## What to do
Resume the GSoC application about SymEngine's Python wrappers, starting right after its last line.

## Document extract
===
GSoC 2017 Application Shikhar Jaiswal: Improving SymEngine's Python Wrappers and SymPy SymEngine Integration

Shikhar Jaiswal edited this page Apr 3, 2017 · 19 revisions
Clone this wiki locally

Table of Contents

Personal Background

Details

Name : Shikhar Jaiswal

University : Indian Institute of Technology, Patna

Email : jaiswalshikhar87@gmail.com

GitHub : ShikharJ

Blog : shikharj.github.io

Time-zone : IST (UTC+5:30)

Age : 18

About Me

I am a first year undergraduate student pursuing a Bachelors of Technology in Computer Science and Engineering at Indian Institute of Technology, Patna. I was introduced to programming about three years ago. I have previously programmed a file-based organic and inorganic chemical analysis module in C++, which provides the user with an initial set of characteristics to select from, and returns the name of the test to be carried out to exactly determine the functional group of that compound.

I also had the opportunity to implement a steganography tool (in C++), using the algorithm employed in the original Enigma machine used by the Axis powers during World War II.

I am comfortable with STL and algorithms. I am also currently improving my skills in competitive programming, apart from software development. I was introduced to Python programming through the book “The Python Crash Course” by Eric Matthes, and have developed a 2-D space shooting game, using the PyGame library, and also worked on data visualisation using Pygal. I am familiar with git for version control, and currently working on a project involving image processing and gesture recognition, requiring the use of MATLAB/GNU Octave and OpenCV respectively. I am also currently trying my hands at Cython through the book “Cython: A Guide for Python Programmers” by Kurt W. Smith.

Platform Details

OS : Ubuntu 16.10

Hardware Configuration : i7 7700HQ/ 16GB

IDE : C/C++ - CLion
Python - PyCharm

Editor : SublimeText 3

Contributions to SymEngine/SymPy

SymEngine

  • Removed unimplemented constructor declaration in SymEngine::Min (Merged)
  • Added more functions to LLVMDoubleVisitor (Pending)
  • Worked on changing the test clause to CHECK() (Pending)
  • Worked on increasing code coverage (Merged)
  • Implemented the derivative of Dirichlet_eta function and added tests (Merged)
  • Improved test cases in test_infinity.cpp (Merged)
  • Updated functions.cpp and added tests (Merged)
  • Implemented NaN class and made subsequent changes in the code-base (Merged)
  • Implemented automatic evaluation of powers to and of constants (with @isuruf) (Merged)
  • Implemented class ComplexBase and is_a_complex() virtual function in class Number (Merged)
  • Improved upon Zeta function derivative and added tests (Merged)
  • Implemented Infty::pow and Infty::rpow functions (Merged)
  • Worked on replacing calls to rcp_static_cast() with calls to down_cast() (Merged)
===
Bounding box coordinate data
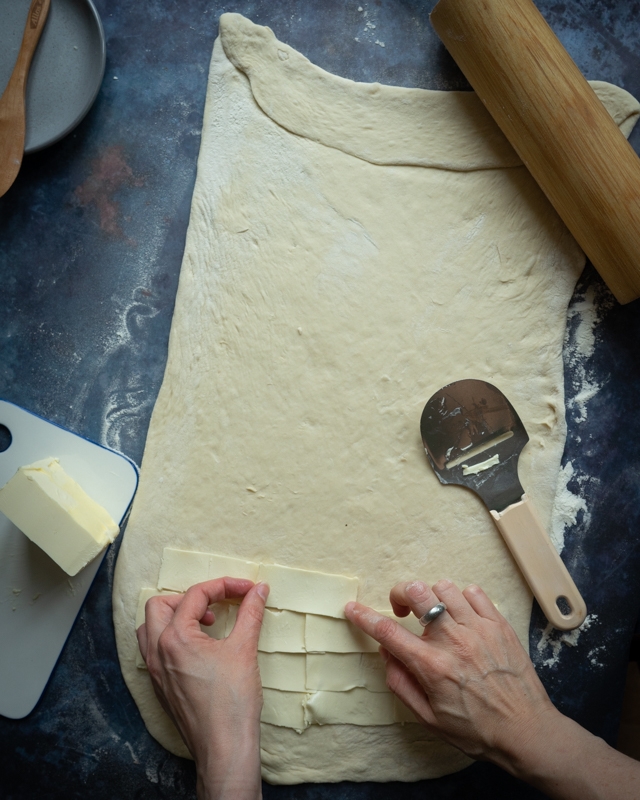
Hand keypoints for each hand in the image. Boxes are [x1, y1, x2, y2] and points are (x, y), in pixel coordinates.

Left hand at [137, 578, 268, 799]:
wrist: (224, 747)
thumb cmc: (233, 701)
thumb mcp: (244, 649)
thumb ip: (250, 613)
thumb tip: (259, 590)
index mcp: (175, 638)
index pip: (195, 595)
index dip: (224, 585)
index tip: (247, 589)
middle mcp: (157, 652)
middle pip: (160, 605)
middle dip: (190, 598)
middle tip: (217, 606)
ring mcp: (155, 671)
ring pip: (149, 629)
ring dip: (173, 617)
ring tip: (204, 624)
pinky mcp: (160, 687)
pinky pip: (153, 652)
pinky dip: (171, 639)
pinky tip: (198, 649)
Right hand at [345, 579, 557, 769]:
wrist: (526, 732)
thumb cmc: (476, 730)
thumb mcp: (429, 719)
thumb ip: (401, 684)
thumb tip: (386, 654)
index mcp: (432, 667)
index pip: (388, 632)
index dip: (364, 617)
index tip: (352, 608)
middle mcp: (453, 642)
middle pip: (417, 593)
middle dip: (400, 593)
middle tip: (402, 609)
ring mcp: (479, 629)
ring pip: (444, 587)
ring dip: (432, 597)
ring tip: (435, 615)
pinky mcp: (499, 624)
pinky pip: (474, 592)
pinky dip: (462, 598)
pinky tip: (461, 616)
===
## Response to the exercise
  • Implemented the derivative of LeviCivita function (Merged)
  • Incorporated the derivative of Zeta, UpperGamma and LowerGamma functions and added tests (with @isuruf) (Merged)
  • Restructured the code-base to convert public and protected data members of select classes to private (Merged)
  • Applied -Wconversion flag and reported the errors (with @isuruf) (Pending)
  • Restructured the mul_dense_dense() function (Merged)
  • Added -ftrapv flag to clang builds for checking integer overflows (Merged)
  • Wrapped as_numer_denom() function in C (Merged)
  • Added a GCC 6 build to TravisCI (with @certik) (Merged)
  • Worked on changing the print format of exponential expressions and added tests (Merged)
  • Added support for down_cast() and made changes in the code-base (with @isuruf) (Merged)
  • Implemented complex_double_get() function (Merged)
  • Added clang sanitizer checks and worked on test consolidation (Pending)
  • Implemented symengine_have_component() function (Merged)
  • Implemented rational_get_mpq() function (Merged)
  • Minor change in UndefinedError class (Merged)

Issues

SymEngine.py

  • Added CodeCov check (Pending)
  • Wrapped sech, csch, acsch and asech functions (Merged)
  • Wrapped DenseMatrix::reshape() function (Merged)
  • Formatted .py files according to PEP8 (Merged)
  • Refactored DenseMatrix class and introduced MutableDenseMatrix and ImmutableDenseMatrix classes (Pending)
  • Refactored Subs and Derivative classes (Pending)
  • Wrapped SymEngine::Min and SymEngine::Max functions and added tests (Pending)
  • Minor improvement in atoms() function and added tests (Merged)

SymPy

  • Added a bunch of constants to sympy/physics/units (Merged)
  • Refactored printing/pretty/pretty.py to use pretty_symbology.py (Pending)
  • Worked on porting SymEngine to physics/optics (Pending)

Project Overview

Speed is of the utmost importance for any Computer Algebra System.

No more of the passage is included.